Art's Bakery Follows Timeless Recipe
Iconic spot a model of carbohydrate consistency
When Arthur Evans opened his grocery store in 1950, West Millcreek was predominantly pasture. The cows have since vacated the area, but the family business remains. It's too bad they couldn't hang around; although nowadays they'd have difficulty keeping up with the cookies.
"Ten thousand cookies was our biggest day ever," recalls Gordon Evans, who purchased the store from his father in 1989. That's a lot of pressure for any heifer — but Santa needs something to wash all those down with.
Numbers like these are why the original business name "Art's Grocery" today only exists on tax forms and legal documents. Although features like the deli and cold case survive within the building, they're more or less vestigial structures — the proverbial wisdom teeth and appendix of the rechristened Art's Bakery. Without a doubt, baked goods are Art's bread and butter — and the reason it continues to thrive despite the drastic changes to the landscape around it.
Suburbia begot supermarkets and convenience stores, and come the 1970s, mom-and-pop grocers were suddenly fish out of water. An evolving bakery gave Art's the legs to walk the strange new landscape. As a young man, the junior Evans made sure of that. "My passion is baking and I emphasize it."
He apprenticed himself to a baker in Girard in 1976, essentially working for free. "I was taught things I couldn't have learned in a classroom," asserts Evans. "Other bakers have helped to some degree. It's a camaraderie thing." It seems he was an attentive understudy, as he has parlayed their collective wisdom into what's been voted Erie's Best Bakery every year since the Erie Reader's Best of Erie Awards were instituted in 2014.
Fundamentally, baking is about chemistry and consistency. Art's Bakery follows suit accordingly. Ingredients (reactants) are carefully balanced and processes (catalysts of the reaction) are tightly controlled so the resulting products are the same each time. Employees who yield the most favorable reactions are encouraged to repeat them. During my visit, one employee whips up towers of meringue (a notoriously fickle substance) so majestically tall they might rival Babel.
But at the end of the day, everyone's speaking virtually the same language, as they have from the beginning. "Most of what we do hasn't changed in 50 years," explains Evans. "A lot of the industry has become more mechanized; what we do is not too different than what you'd make at home.

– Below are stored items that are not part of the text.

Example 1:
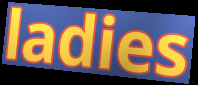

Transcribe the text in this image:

ladies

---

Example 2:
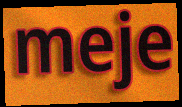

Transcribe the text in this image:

meje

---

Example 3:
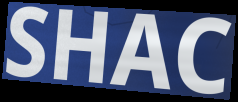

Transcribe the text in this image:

SHAC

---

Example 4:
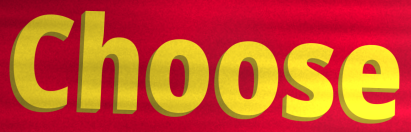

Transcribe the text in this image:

Choose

It's all scale." Everything's still made from scratch, just in an 60- or 80-quart stand mixer instead of one that'd fit neatly on your kitchen countertop.

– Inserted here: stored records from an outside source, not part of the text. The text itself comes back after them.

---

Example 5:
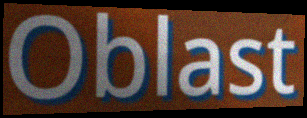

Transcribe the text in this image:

Oblast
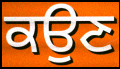
ਕਉਣ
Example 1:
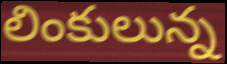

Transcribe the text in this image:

లింకులున్న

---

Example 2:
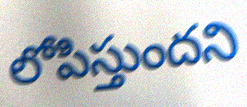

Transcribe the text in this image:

లోపిస్తుందని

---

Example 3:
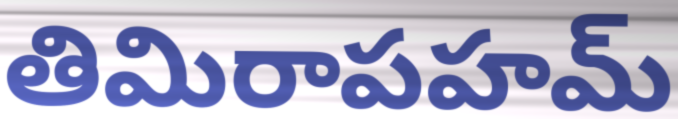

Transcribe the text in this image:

తిమిరాపహమ్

Everything at Art's Bakery encompasses a greater and more unique variety than you'd typically find elsewhere — one great example is its pies. Everyone from Eat'n Park to Walmart does apple and pumpkin; but rhubarb, raisin, and elderberry? While not true throwbacks given pie-making's long, lavish, and latticed past — anyone remember the "animated pies" of the Middle Ages (containing a given feast's live entertainment) or the turducken-esque delicacy favored by Germany's Emperor William I in the 1800s? — there is an appealing quaintness to them nonetheless. Elderberry in particular is a popular choice, especially during the summer months when it is a best-seller. After tasting the handheld version (the elderberry "flip") with its buttery shell and subtly sweet-tart filling, I'm inclined to side with public sentiment.
For those of you baking at home this holiday season, Evans shares this tip: "Don't overmix the dough — a little flour should still be visible." Of course, when applicable, fresh or fresh-frozen fruit creates the most flavorful filling.

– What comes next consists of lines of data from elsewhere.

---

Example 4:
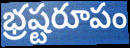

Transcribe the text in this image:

భ్రష్టరూపం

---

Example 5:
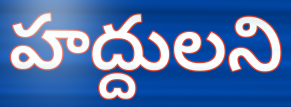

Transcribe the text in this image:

హద్దులని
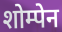
शोम्पेन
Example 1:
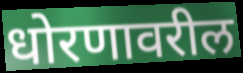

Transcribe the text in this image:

धोरणावरील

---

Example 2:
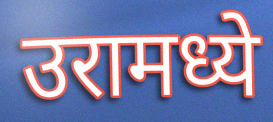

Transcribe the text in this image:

उरामध्ये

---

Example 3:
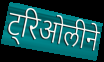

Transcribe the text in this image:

ट्रिओलीने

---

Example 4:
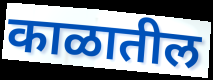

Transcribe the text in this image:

काळातील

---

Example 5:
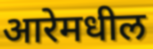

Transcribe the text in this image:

आरेमधील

For those of you who would rather defer to the experts — and there are many of you — Evans advises against procrastinating when submitting your yuletide orders. A typical holiday cookie tray includes four dozen cookies (12 varieties times four of each) — multiply that a hundredfold and that's a lot of sheets to go through. Evans never wants to turn business down, but will not sacrifice quality for quantity. With the holiday season more compressed than usual this year (due to a late Thanksgiving), you might want to think about picking up the phone and calling now rather than hope you'll wedge yourself down a chimney and find them there just waiting for you.
Not that Art's cookies aren't worth contorting yourself for. Their traditional drop cookies, such as oatmeal raisin or chocolate chip, are invariably blessed with a thin layer of outer crunch giving way to a delightfully chewy center, just the way Evans (and much of Erie) likes them. And don't forget about Art's sweetbreads, sweet rolls, pies, brownies, scones, and cakes — on second thought, maybe you ought to forgo the idea of dropping into a fireplace anytime soon.
Instead, drop into Art's Bakery for a sweet or savory treat (try their take on pepperoni balls, fluffy and baked as opposed to fried) and you'll find that the more things change, the more they stay the same. While that might not always be what you want from your hometown, it's definitely what you want from your beloved hometown baker.
Art's Bakery is located at 4830 West Ridge Rd. (Route 20) in Millcreek and open 9 a.m. to 9:30 p.m. Monday through Saturday. Art's Bakery East is located at 310 E. 24th St. and open from 8 a.m. to 4:30 p.m. Wednesday through Saturday.